VeloDB Cloud
User Guide
Query Optimization
Hints
Distribute Hint

Distribute Hint

Overview

The Distribute hint is used to control the shuffle method for joins.

Syntax

  • Supports specifying the Distribute Type for the right table, which can be either [shuffle] or [broadcast], and should be written before the right table in the Join.
  • Supports an arbitrary number of Distribute Hints.
  • When encountering a Distribute Hint that cannot correctly generate a plan, the system will not display an error. It will make the best effort to apply the hint, and the final Distribute method will be shown in the EXPLAIN output.

Examples

Used in Combination with Ordered Hint

Fix the Join order to the textual sequence, and then specify the expected Distribute method for the Join. For example:

Before using:

mysql> explain shape plan select count(*) from t1 join t2 on t1.c1 = t2.c2;
  +----------------------------------------------------------------------------------+
  | Explain String(Nereids Planner)                                                  |
  +----------------------------------------------------------------------------------+
  | PhysicalResultSink                                                               |
  | --hashAgg[GLOBAL]                                                                |
  | ----PhysicalDistribute[DistributionSpecGather]                                   |
  | ------hashAgg[LOCAL]                                                             |
  | --------PhysicalProject                                                          |
  | ----------hashJoin[INNER_JOIN] hashCondition=((t1.c1 = t2.c2)) otherCondition=() |
  | ------------PhysicalProject                                                      |
  | --------------PhysicalOlapScan[t1]                                               |
  | ------------PhysicalDistribute[DistributionSpecHash]                             |
  | --------------PhysicalProject                                                    |
  | ----------------PhysicalOlapScan[t2]                                             |
  +----------------------------------------------------------------------------------+

After using:

mysql> explain shape plan select /*+ ordered */ count(*) from t2 join[broadcast] t1 on t1.c1 = t2.c2;
+----------------------------------------------------------------------------------+
| Explain String(Nereids Planner)                                                  |
+----------------------------------------------------------------------------------+
| PhysicalResultSink                                                               |
| --hashAgg[GLOBAL]                                                                |
| ----PhysicalDistribute[DistributionSpecGather]                                   |
| ------hashAgg[LOCAL]                                                             |
| --------PhysicalProject                                                          |
| ----------hashJoin[INNER_JOIN] hashCondition=((t1.c1 = t2.c2)) otherCondition=() |
| ------------PhysicalProject                                                      |
| --------------PhysicalOlapScan[t2]                                               |
| ------------PhysicalDistribute[DistributionSpecReplicated]                       |
| --------------PhysicalProject                                                    |
| ----------------PhysicalOlapScan[t1]                                             |
|                                                                                  |
| Hint log:                                                                        |
| Used: ORDERED                                                                    |
| UnUsed:                                                                          |
| SyntaxError:                                                                     |
+----------------------------------------------------------------------------------+

The Explain Shape Plan will display information related to the Distribute operator.

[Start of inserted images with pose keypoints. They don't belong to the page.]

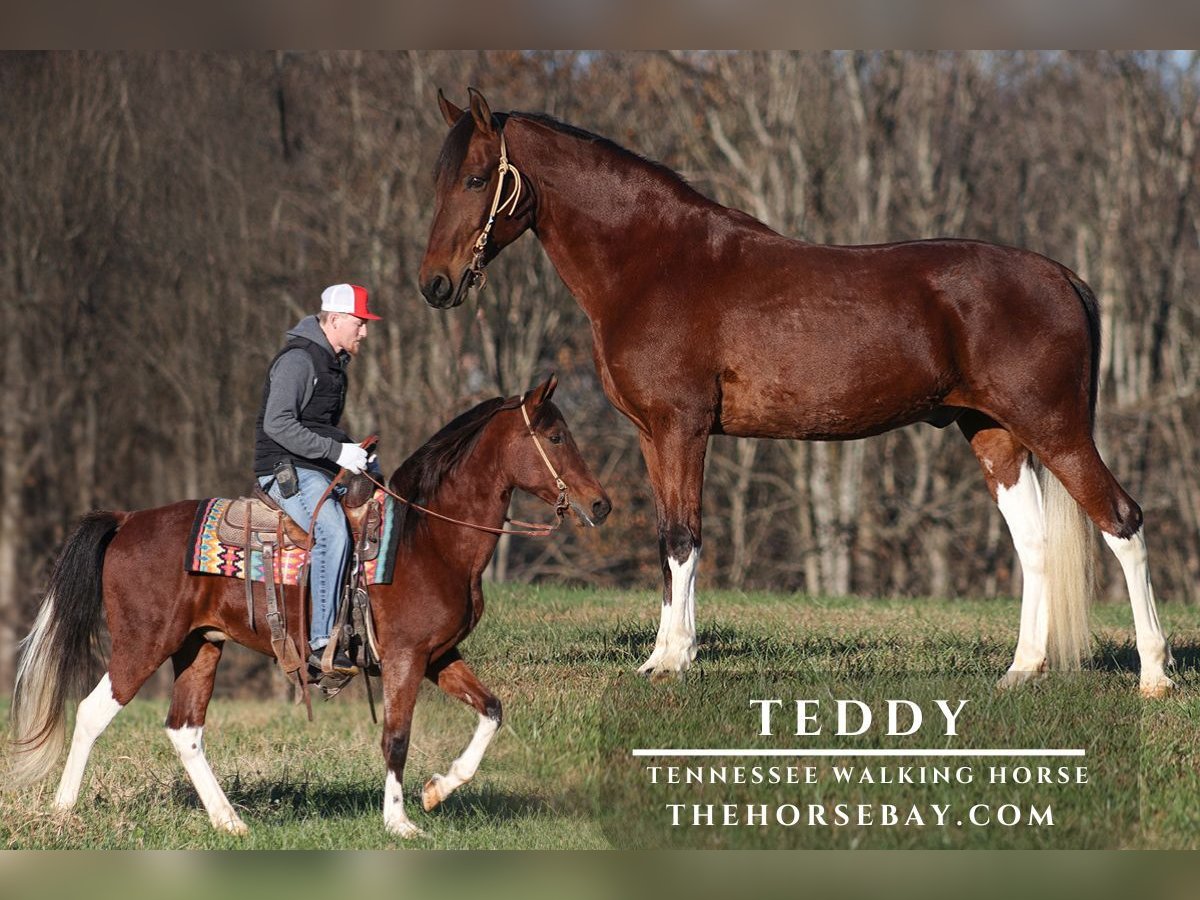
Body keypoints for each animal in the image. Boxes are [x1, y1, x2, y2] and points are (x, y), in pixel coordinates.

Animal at [10, 376, 612, 838]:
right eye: (556, 435)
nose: (600, 504)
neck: (429, 538)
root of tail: (127, 519)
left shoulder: (439, 656)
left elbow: (491, 710)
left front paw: (438, 790)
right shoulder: (405, 659)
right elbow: (396, 736)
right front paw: (399, 823)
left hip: (199, 648)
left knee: (185, 730)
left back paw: (230, 822)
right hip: (142, 644)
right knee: (92, 713)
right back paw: (63, 811)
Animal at [417, 89, 1174, 698]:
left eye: (478, 177)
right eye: (440, 181)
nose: (434, 284)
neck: (654, 262)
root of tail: (1061, 276)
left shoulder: (681, 427)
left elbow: (683, 537)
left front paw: (673, 662)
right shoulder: (651, 435)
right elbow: (668, 537)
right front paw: (665, 655)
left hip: (1057, 429)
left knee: (1123, 521)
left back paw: (1155, 676)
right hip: (995, 434)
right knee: (1036, 545)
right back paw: (1021, 671)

Specifically:

  • DistributionSpecReplicated indicates that the corresponding data will be replicated to all BE nodes.
  • DistributionSpecGather indicates that the data will be gathered to the FE node.
  • DistributionSpecHash indicates that the data will be distributed to different BE nodes based on a specific hashKey and algorithm. Used in Combination with Leading Hint

When writing SQL queries, you can specify the corresponding DISTRIBUTE method for each JOIN operation while using the LEADING hint. Below is a specific example demonstrating how to mix Distribute Hint and Leading Hint in an SQL query.

explain shape plan
    select 
        nation,
        o_year,
        sum(amount) as sum_profit
    from
        (
            select
                /*+ leading(orders shuffle {lineitem shuffle part} shuffle {supplier broadcast nation} shuffle partsupp) */
                n_name as nation,
                extract(year from o_orderdate) as o_year,
                l_extendedprice * (1 - l_discount) - ps_supplycost * l_quantity as amount
            from
                part,
                supplier,
                lineitem,
                partsupp,
                orders,
                nation
            where
                s_suppkey = l_suppkey
                and ps_suppkey = l_suppkey
                and ps_partkey = l_partkey
                and p_partkey = l_partkey
                and o_orderkey = l_orderkey
                and s_nationkey = n_nationkey
                and p_name like '%green%'
        ) as profit
    group by
        nation,
        o_year
    order by
        nation,
        o_year desc;

Summary

The Distribute hint is a commonly used hint for controlling the join shuffle method, allowing manual specification of shuffle or broadcast distribution methods. Proper use of the Distribute hint can meet on-site tuning needs for join shuffle methods, increasing the flexibility of system control.